Every line of the listing below is to be repeated exactly; the pictures stay out.
*** Source data ***
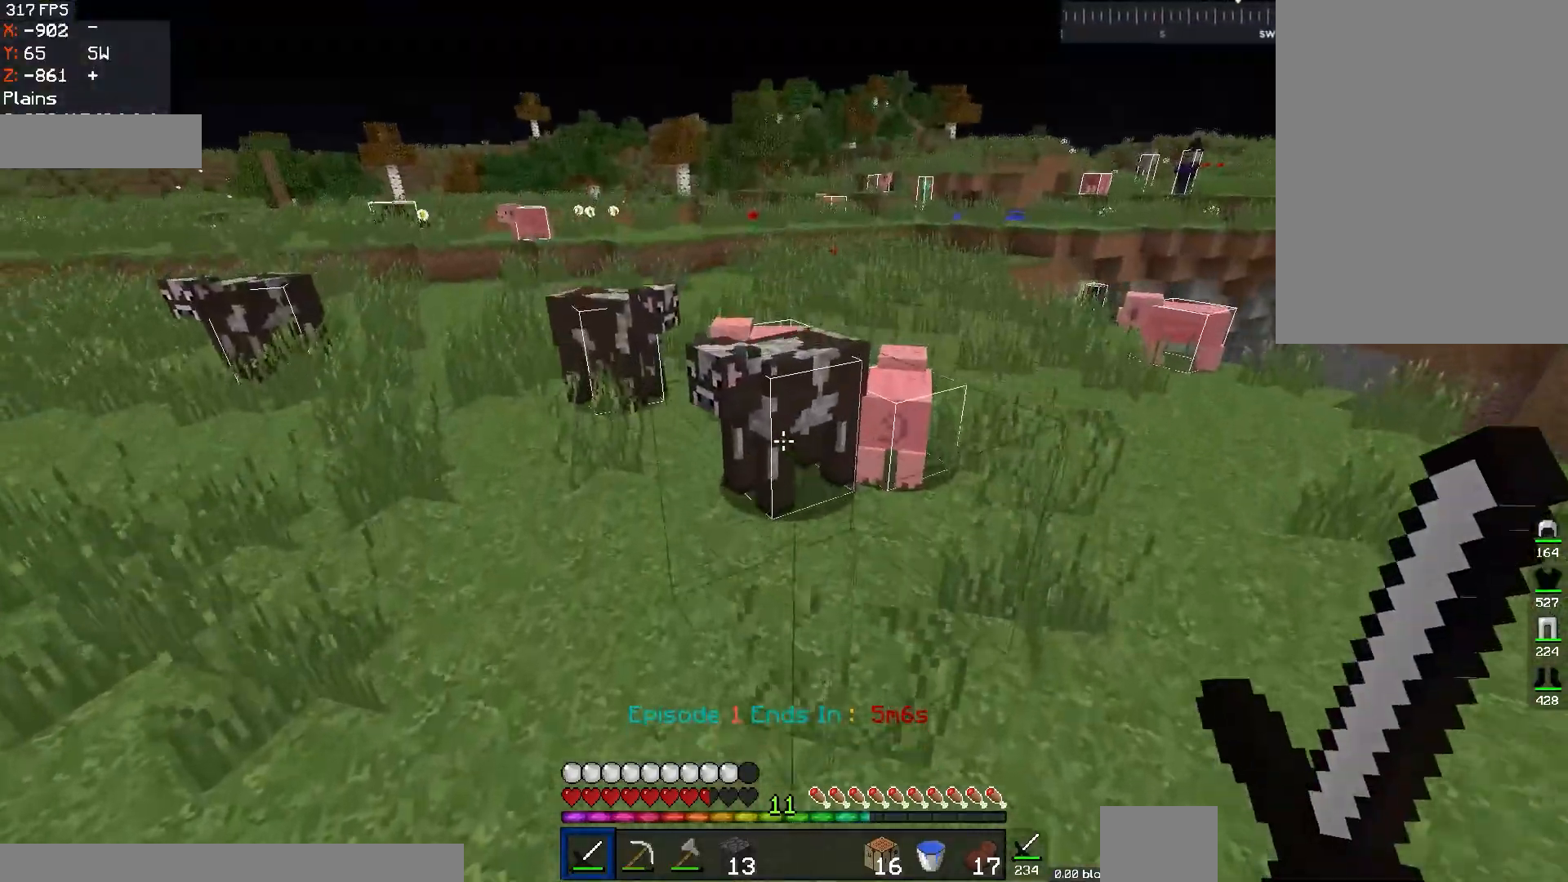
{"keys": [], "mouse": ["left"], "events": [[100, "space", "up"], [167, "w", "up"], [217, "d", "up"], [350, "mouse_left", "down"]]}
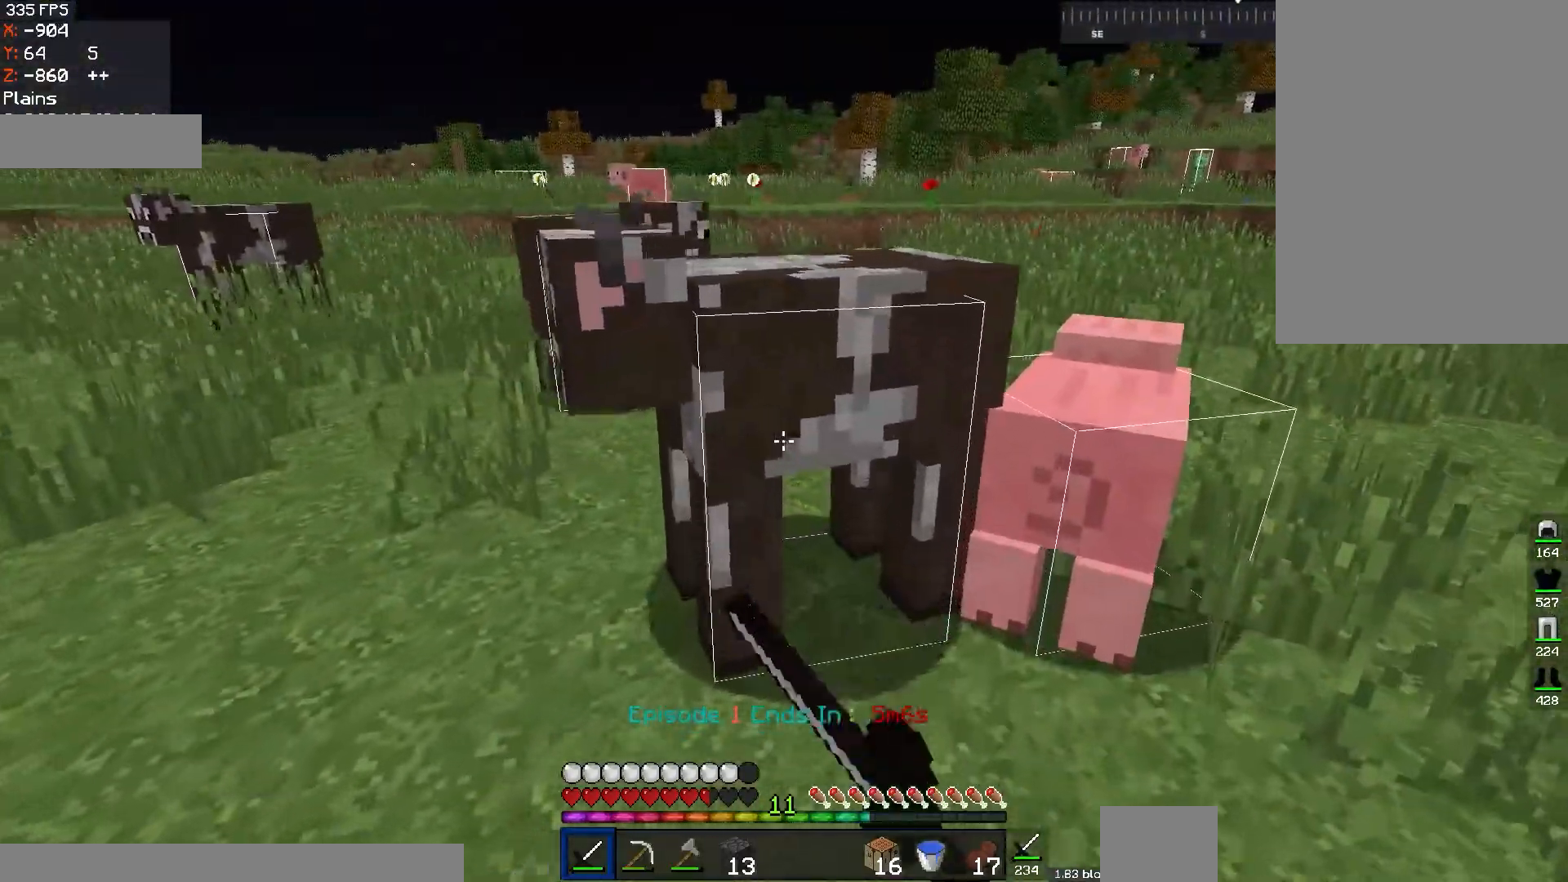
{"keys": ["s"], "mouse": ["left"], "events": [[151, "space", "down"], [151, "w", "down"], [201, "d", "down"], [351, "space", "up"], [367, "d", "up"], [401, "w", "up"], [501, "s", "down"]]}
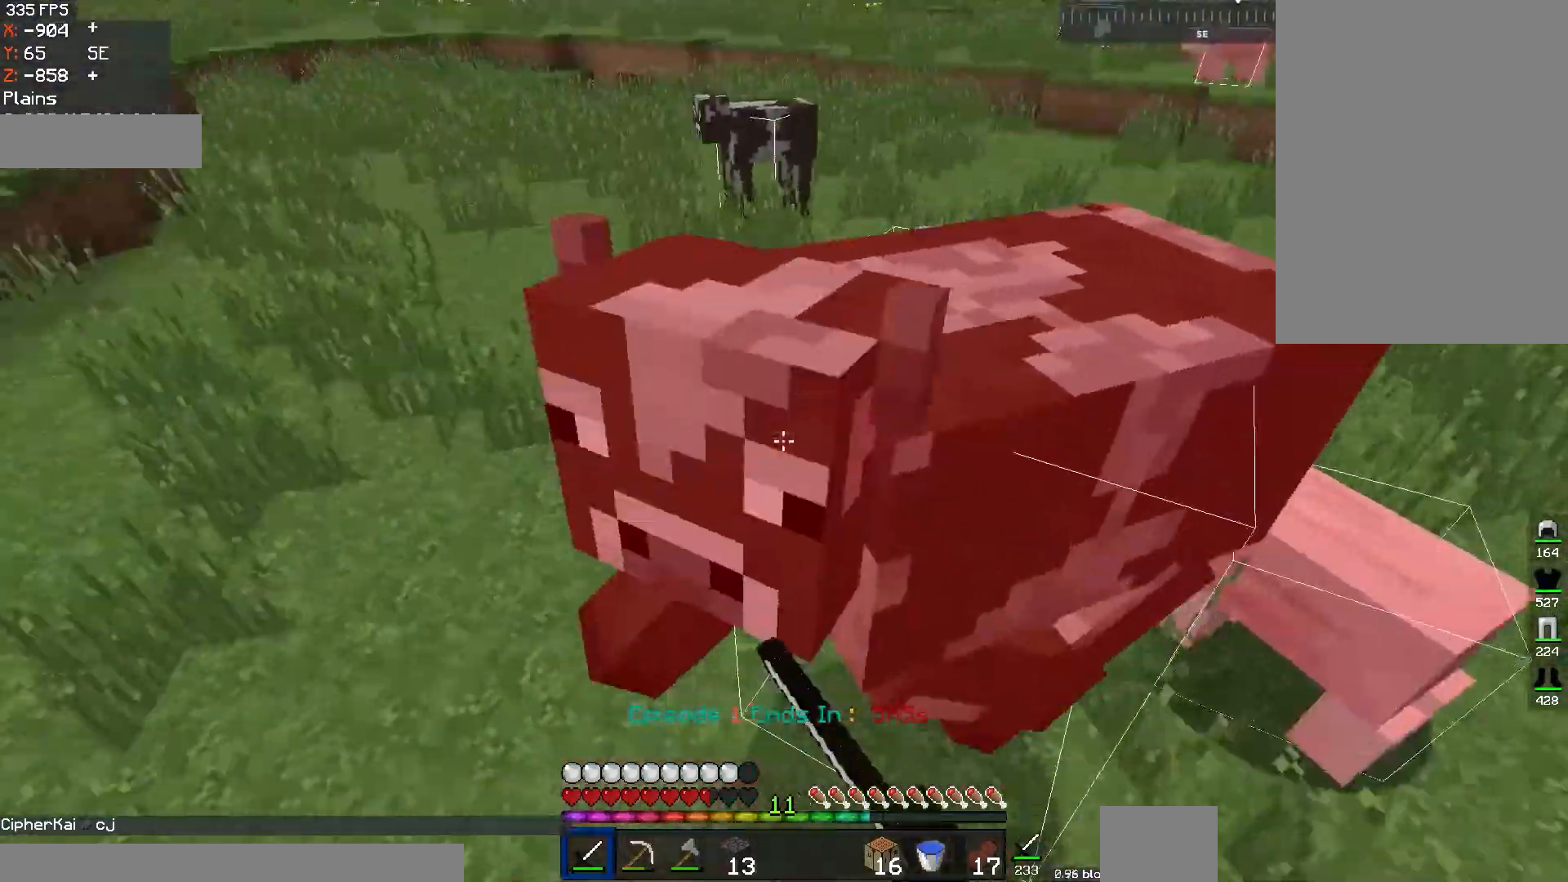
{"keys": ["w"], "mouse": [], "events": [[100, "a", "down"], [200, "a", "up"], [267, "s", "up"], [500, "mouse_left", "up"], [500, "w", "down"]]}
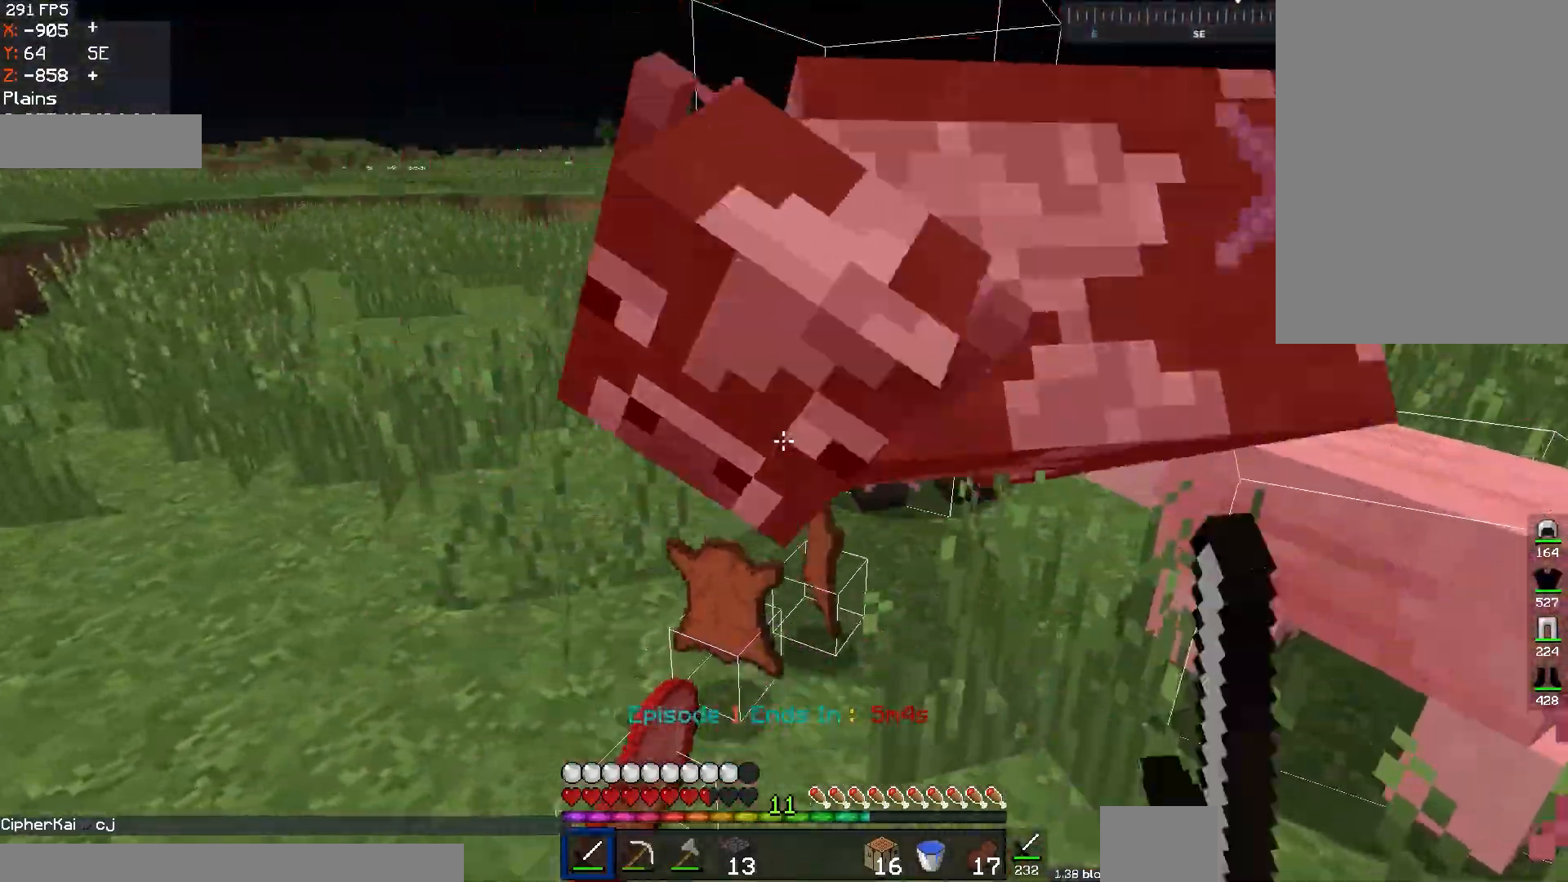
{"keys": [], "mouse": ["left"], "events": [[334, "space", "down"], [401, "w", "up"], [434, "mouse_left", "down"], [484, "space", "up"]]}
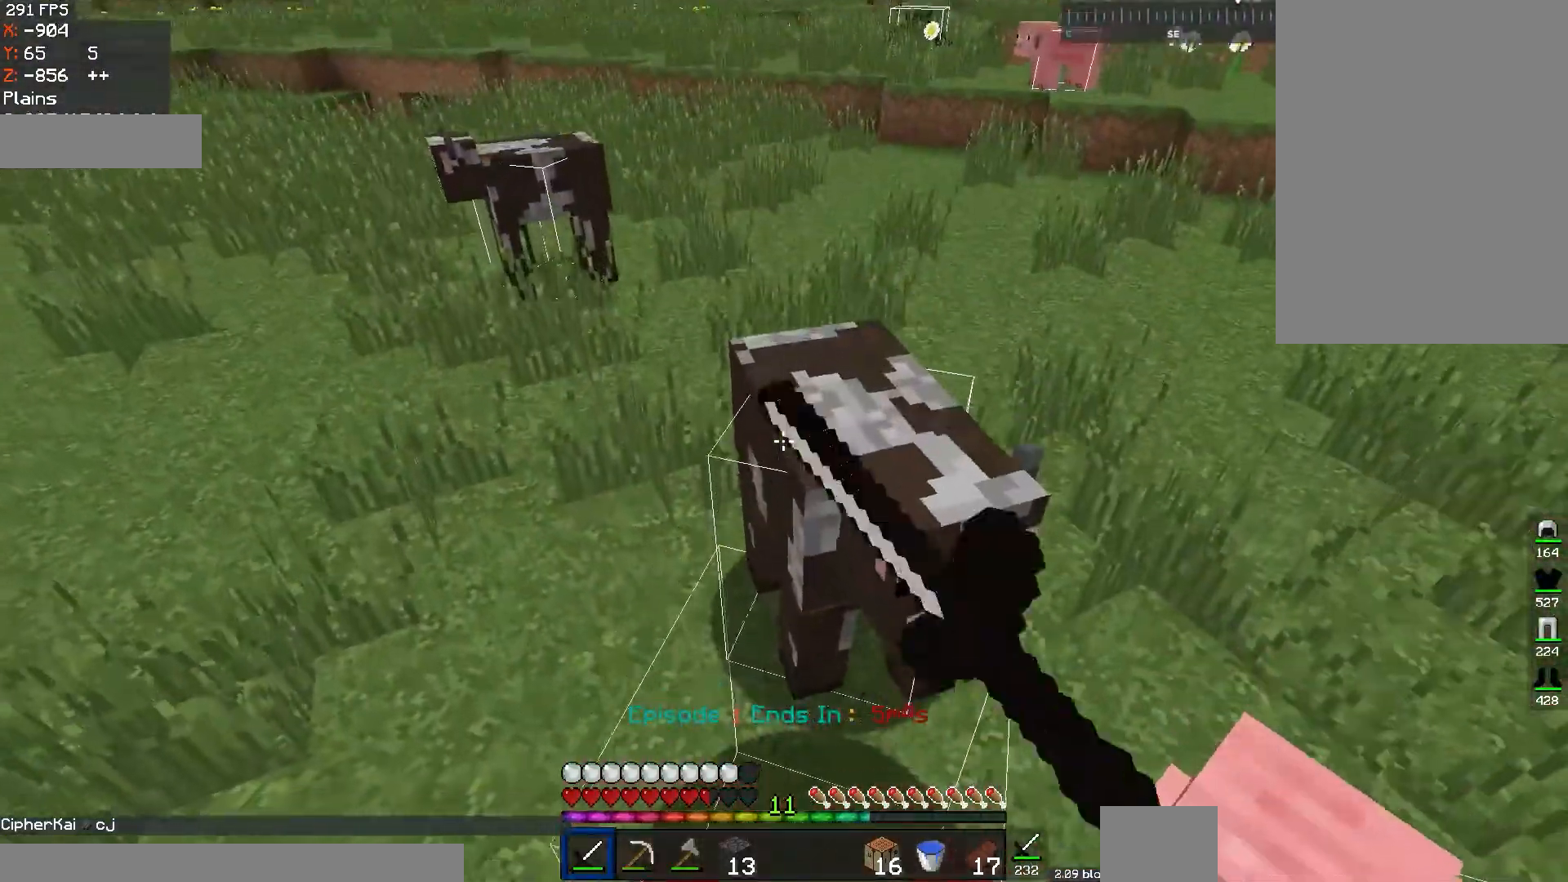
{"keys": [], "mouse": ["left"], "events": []}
***
- Response to this exercise:
{"keys": [], "mouse": ["left"], "events": [[100, "space", "up"], [167, "w", "up"], [217, "d", "up"], [350, "mouse_left", "down"]]}
{"keys": ["s"], "mouse": ["left"], "events": [[151, "space", "down"], [151, "w", "down"], [201, "d", "down"], [351, "space", "up"], [367, "d", "up"], [401, "w", "up"], [501, "s", "down"]]}
{"keys": ["w"], "mouse": [], "events": [[100, "a", "down"], [200, "a", "up"], [267, "s", "up"], [500, "mouse_left", "up"], [500, "w", "down"]]}
{"keys": [], "mouse": ["left"], "events": [[334, "space", "down"], [401, "w", "up"], [434, "mouse_left", "down"], [484, "space", "up"]]}
{"keys": [], "mouse": ["left"], "events": []}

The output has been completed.